--- Material for this exercise Enclosed Below ---
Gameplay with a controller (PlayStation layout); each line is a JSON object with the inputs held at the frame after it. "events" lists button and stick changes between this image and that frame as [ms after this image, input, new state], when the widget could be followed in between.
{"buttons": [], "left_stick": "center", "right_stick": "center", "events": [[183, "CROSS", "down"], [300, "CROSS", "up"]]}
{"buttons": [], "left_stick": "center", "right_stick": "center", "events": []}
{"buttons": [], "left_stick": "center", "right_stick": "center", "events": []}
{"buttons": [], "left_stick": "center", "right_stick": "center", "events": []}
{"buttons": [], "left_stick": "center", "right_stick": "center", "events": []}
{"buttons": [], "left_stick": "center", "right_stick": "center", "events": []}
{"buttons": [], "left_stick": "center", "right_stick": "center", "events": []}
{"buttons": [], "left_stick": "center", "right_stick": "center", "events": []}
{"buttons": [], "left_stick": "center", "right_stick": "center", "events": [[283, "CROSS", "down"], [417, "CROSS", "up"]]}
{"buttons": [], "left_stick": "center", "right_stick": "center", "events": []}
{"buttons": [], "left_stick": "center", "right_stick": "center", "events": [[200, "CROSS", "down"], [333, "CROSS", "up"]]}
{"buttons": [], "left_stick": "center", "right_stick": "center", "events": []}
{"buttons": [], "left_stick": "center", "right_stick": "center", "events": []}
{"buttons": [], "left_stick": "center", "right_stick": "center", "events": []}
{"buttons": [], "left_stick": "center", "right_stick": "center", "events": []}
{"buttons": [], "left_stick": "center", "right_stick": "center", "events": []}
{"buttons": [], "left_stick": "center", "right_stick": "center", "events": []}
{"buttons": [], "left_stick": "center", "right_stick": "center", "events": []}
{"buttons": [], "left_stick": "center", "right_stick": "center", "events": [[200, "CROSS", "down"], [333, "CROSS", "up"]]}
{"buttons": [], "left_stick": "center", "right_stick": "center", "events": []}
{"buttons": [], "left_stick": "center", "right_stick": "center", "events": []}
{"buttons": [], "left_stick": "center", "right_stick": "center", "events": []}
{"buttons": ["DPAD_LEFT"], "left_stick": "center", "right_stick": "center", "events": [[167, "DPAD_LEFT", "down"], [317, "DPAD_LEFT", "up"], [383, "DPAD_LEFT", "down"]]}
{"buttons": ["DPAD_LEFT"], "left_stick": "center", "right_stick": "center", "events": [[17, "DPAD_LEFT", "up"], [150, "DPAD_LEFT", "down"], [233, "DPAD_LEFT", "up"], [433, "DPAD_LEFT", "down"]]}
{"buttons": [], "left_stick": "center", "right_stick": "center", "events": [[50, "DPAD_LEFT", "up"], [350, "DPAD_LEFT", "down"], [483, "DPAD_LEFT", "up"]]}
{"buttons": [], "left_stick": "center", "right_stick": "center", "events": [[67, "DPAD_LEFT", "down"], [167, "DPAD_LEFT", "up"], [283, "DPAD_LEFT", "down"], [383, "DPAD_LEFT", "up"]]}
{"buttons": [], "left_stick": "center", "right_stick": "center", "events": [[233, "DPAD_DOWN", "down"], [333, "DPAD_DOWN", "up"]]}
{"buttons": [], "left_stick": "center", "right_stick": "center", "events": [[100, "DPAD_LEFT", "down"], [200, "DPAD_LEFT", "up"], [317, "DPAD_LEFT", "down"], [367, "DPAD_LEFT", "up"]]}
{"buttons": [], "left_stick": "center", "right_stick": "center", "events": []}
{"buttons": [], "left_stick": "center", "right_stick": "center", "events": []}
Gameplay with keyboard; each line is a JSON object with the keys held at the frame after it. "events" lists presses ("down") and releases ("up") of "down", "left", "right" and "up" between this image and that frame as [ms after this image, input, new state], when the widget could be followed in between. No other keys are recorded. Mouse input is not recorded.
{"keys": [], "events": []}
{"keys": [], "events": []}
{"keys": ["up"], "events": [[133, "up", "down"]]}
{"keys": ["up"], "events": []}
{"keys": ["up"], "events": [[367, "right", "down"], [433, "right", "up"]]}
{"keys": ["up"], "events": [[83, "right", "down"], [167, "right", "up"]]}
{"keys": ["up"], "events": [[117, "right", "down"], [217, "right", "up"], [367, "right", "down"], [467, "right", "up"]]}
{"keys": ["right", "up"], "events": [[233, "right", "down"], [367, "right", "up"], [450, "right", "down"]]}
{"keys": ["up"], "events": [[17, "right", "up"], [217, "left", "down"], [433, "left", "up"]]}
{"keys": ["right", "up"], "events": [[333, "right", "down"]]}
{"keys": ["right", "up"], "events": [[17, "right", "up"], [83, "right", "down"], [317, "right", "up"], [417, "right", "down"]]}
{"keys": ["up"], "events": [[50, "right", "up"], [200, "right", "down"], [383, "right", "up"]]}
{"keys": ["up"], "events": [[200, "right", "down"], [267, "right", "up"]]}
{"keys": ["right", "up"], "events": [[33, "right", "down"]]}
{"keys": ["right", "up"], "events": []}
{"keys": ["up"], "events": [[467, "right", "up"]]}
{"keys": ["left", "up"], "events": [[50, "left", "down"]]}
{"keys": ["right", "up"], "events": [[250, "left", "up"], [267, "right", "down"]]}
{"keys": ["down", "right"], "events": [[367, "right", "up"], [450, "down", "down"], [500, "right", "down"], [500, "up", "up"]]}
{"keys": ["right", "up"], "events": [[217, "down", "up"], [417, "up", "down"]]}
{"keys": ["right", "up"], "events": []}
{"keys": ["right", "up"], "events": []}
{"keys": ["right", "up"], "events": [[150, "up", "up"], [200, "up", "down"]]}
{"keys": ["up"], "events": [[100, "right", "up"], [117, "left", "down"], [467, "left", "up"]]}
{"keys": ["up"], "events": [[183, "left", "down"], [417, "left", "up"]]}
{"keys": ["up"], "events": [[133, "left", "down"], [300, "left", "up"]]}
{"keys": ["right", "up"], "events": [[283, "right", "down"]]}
--- End of Enclosed Material for this exercise ---
* **Description of the task**:
Write out the data once more, word for word.

* **Solution to this exercise**:
Gameplay with a controller (PlayStation layout); each line is a JSON object with the inputs held at the frame after it. "events" lists button and stick changes between this image and that frame as [ms after this image, input, new state], when the widget could be followed in between.
{"buttons": [], "left_stick": "center", "right_stick": "center", "events": [[183, "CROSS", "down"], [300, "CROSS", "up"]]}
{"buttons": [], "left_stick": "center", "right_stick": "center", "events": []}
{"buttons": [], "left_stick": "center", "right_stick": "center", "events": []}
{"buttons": [], "left_stick": "center", "right_stick": "center", "events": []}
{"buttons": [], "left_stick": "center", "right_stick": "center", "events": []}
{"buttons": [], "left_stick": "center", "right_stick": "center", "events": []}
{"buttons": [], "left_stick": "center", "right_stick": "center", "events": []}
{"buttons": [], "left_stick": "center", "right_stick": "center", "events": []}
{"buttons": [], "left_stick": "center", "right_stick": "center", "events": [[283, "CROSS", "down"], [417, "CROSS", "up"]]}
{"buttons": [], "left_stick": "center", "right_stick": "center", "events": []}
{"buttons": [], "left_stick": "center", "right_stick": "center", "events": [[200, "CROSS", "down"], [333, "CROSS", "up"]]}
{"buttons": [], "left_stick": "center", "right_stick": "center", "events": []}
{"buttons": [], "left_stick": "center", "right_stick": "center", "events": []}
{"buttons": [], "left_stick": "center", "right_stick": "center", "events": []}
{"buttons": [], "left_stick": "center", "right_stick": "center", "events": []}
{"buttons": [], "left_stick": "center", "right_stick": "center", "events": []}
{"buttons": [], "left_stick": "center", "right_stick": "center", "events": []}
{"buttons": [], "left_stick": "center", "right_stick": "center", "events": []}
{"buttons": [], "left_stick": "center", "right_stick": "center", "events": [[200, "CROSS", "down"], [333, "CROSS", "up"]]}
{"buttons": [], "left_stick": "center", "right_stick": "center", "events": []}
{"buttons": [], "left_stick": "center", "right_stick": "center", "events": []}
{"buttons": [], "left_stick": "center", "right_stick": "center", "events": []}
{"buttons": ["DPAD_LEFT"], "left_stick": "center", "right_stick": "center", "events": [[167, "DPAD_LEFT", "down"], [317, "DPAD_LEFT", "up"], [383, "DPAD_LEFT", "down"]]}
{"buttons": ["DPAD_LEFT"], "left_stick": "center", "right_stick": "center", "events": [[17, "DPAD_LEFT", "up"], [150, "DPAD_LEFT", "down"], [233, "DPAD_LEFT", "up"], [433, "DPAD_LEFT", "down"]]}
{"buttons": [], "left_stick": "center", "right_stick": "center", "events": [[50, "DPAD_LEFT", "up"], [350, "DPAD_LEFT", "down"], [483, "DPAD_LEFT", "up"]]}
{"buttons": [], "left_stick": "center", "right_stick": "center", "events": [[67, "DPAD_LEFT", "down"], [167, "DPAD_LEFT", "up"], [283, "DPAD_LEFT", "down"], [383, "DPAD_LEFT", "up"]]}
{"buttons": [], "left_stick": "center", "right_stick": "center", "events": [[233, "DPAD_DOWN", "down"], [333, "DPAD_DOWN", "up"]]}
{"buttons": [], "left_stick": "center", "right_stick": "center", "events": [[100, "DPAD_LEFT", "down"], [200, "DPAD_LEFT", "up"], [317, "DPAD_LEFT", "down"], [367, "DPAD_LEFT", "up"]]}
{"buttons": [], "left_stick": "center", "right_stick": "center", "events": []}
{"buttons": [], "left_stick": "center", "right_stick": "center", "events": []}
Gameplay with keyboard; each line is a JSON object with the keys held at the frame after it. "events" lists presses ("down") and releases ("up") of "down", "left", "right" and "up" between this image and that frame as [ms after this image, input, new state], when the widget could be followed in between. No other keys are recorded. Mouse input is not recorded.
{"keys": [], "events": []}
{"keys": [], "events": []}
{"keys": ["up"], "events": [[133, "up", "down"]]}
{"keys": ["up"], "events": []}
{"keys": ["up"], "events": [[367, "right", "down"], [433, "right", "up"]]}
{"keys": ["up"], "events": [[83, "right", "down"], [167, "right", "up"]]}
{"keys": ["up"], "events": [[117, "right", "down"], [217, "right", "up"], [367, "right", "down"], [467, "right", "up"]]}
{"keys": ["right", "up"], "events": [[233, "right", "down"], [367, "right", "up"], [450, "right", "down"]]}
{"keys": ["up"], "events": [[17, "right", "up"], [217, "left", "down"], [433, "left", "up"]]}
{"keys": ["right", "up"], "events": [[333, "right", "down"]]}
{"keys": ["right", "up"], "events": [[17, "right", "up"], [83, "right", "down"], [317, "right", "up"], [417, "right", "down"]]}
{"keys": ["up"], "events": [[50, "right", "up"], [200, "right", "down"], [383, "right", "up"]]}
{"keys": ["up"], "events": [[200, "right", "down"], [267, "right", "up"]]}
{"keys": ["right", "up"], "events": [[33, "right", "down"]]}
{"keys": ["right", "up"], "events": []}
{"keys": ["up"], "events": [[467, "right", "up"]]}
{"keys": ["left", "up"], "events": [[50, "left", "down"]]}
{"keys": ["right", "up"], "events": [[250, "left", "up"], [267, "right", "down"]]}
{"keys": ["down", "right"], "events": [[367, "right", "up"], [450, "down", "down"], [500, "right", "down"], [500, "up", "up"]]}
{"keys": ["right", "up"], "events": [[217, "down", "up"], [417, "up", "down"]]}
{"keys": ["right", "up"], "events": []}
{"keys": ["right", "up"], "events": []}
{"keys": ["right", "up"], "events": [[150, "up", "up"], [200, "up", "down"]]}
{"keys": ["up"], "events": [[100, "right", "up"], [117, "left", "down"], [467, "left", "up"]]}
{"keys": ["up"], "events": [[183, "left", "down"], [417, "left", "up"]]}
{"keys": ["up"], "events": [[133, "left", "down"], [300, "left", "up"]]}
{"keys": ["right", "up"], "events": [[283, "right", "down"]]}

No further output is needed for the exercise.